By JUDGE ALFRED D. SWERSKY
The motion of defendant to strike the testimony of the Commonwealth’s expert witness and for a mistrial will be granted.
The police officer testified as an expert in the areas of marijuana cultivation and use. Based on the voir dire as to his qualification, the Court permitted him to express his opinion on the issue of whether or not the marijuana found in defendant’s apartment was for personal use. He relied on information he had obtained from the Drug Enforcement Administration as to the usual yield of marijuana plants and as to the "average" use of marijuana by an individual. He obtained this information after being requested to testify by the Commonwealth in this case. He did not know the source of DEA’s information other than to speculate that it had come from a study done at the University of Mississippi.
In Simpson v. Commonwealth, 227 Va. 557 (1984), the Supreme Court refused to make the statute on expert testimony (§ 8.01-401.1) applicable to criminal cases and retained the common law rule that expert testimony in criminal cases must be based on facts in evidence. The Court in Simpson, however, found a sufficient basis in other evidence for the expert’s testimony and ruled it admissible.
In Kern v. Commonwealth, 2 Va. App. 84 (1986), the Court of Appeals carved out an exception to this requirement *147if the facts, although unproven, were the kind of facts commonly available to experts in the particular field, not prepared for the sole purpose of arriving at the specific opinion in this case, and the expert was not simply relaying this information from the source to the Court.

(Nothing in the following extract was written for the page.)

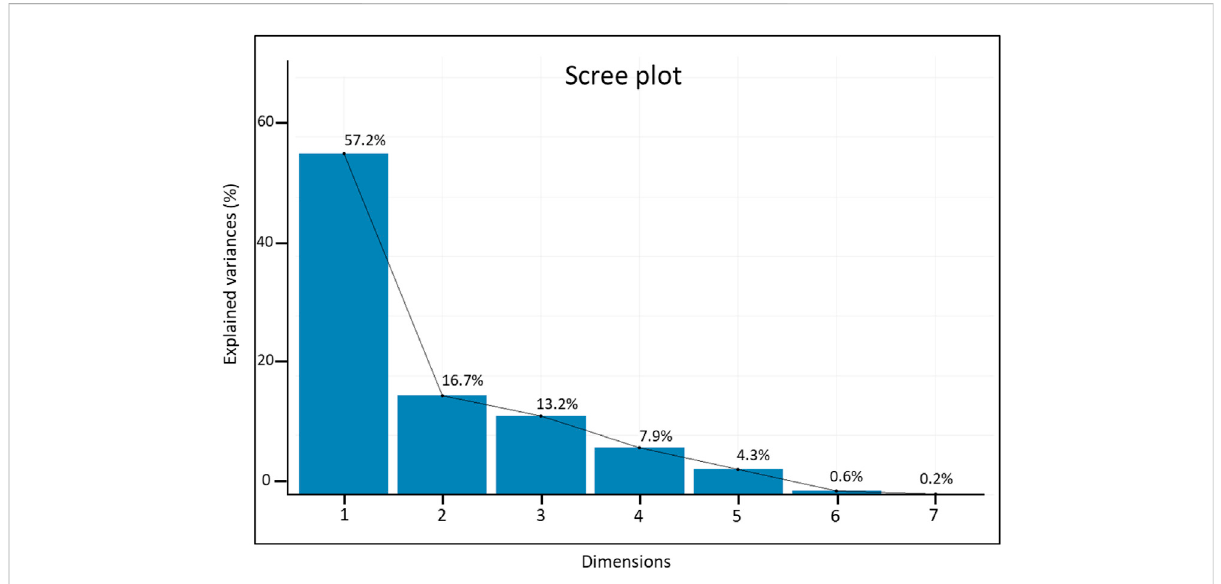
FIGURE 5 Scree plot showing the contributions of the fi rst seven principal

The expert in this case testified based in large measure on facts (yield and average use) not in evidence. Although this information was not prepared for the specific opinion rendered in this case, the effect of the officer's testimony was to simply relay the hearsay testimony from DEA to the jury. Thus, the Kern exception does not apply, and the testimony must be stricken.
The other grounds asserted by the defendant need not be decided in view of the Court's ruling on this issue.
For these reasons, defendant's motion is granted, the verdict set aside, and a new trial ordered if the Commonwealth should be so advised.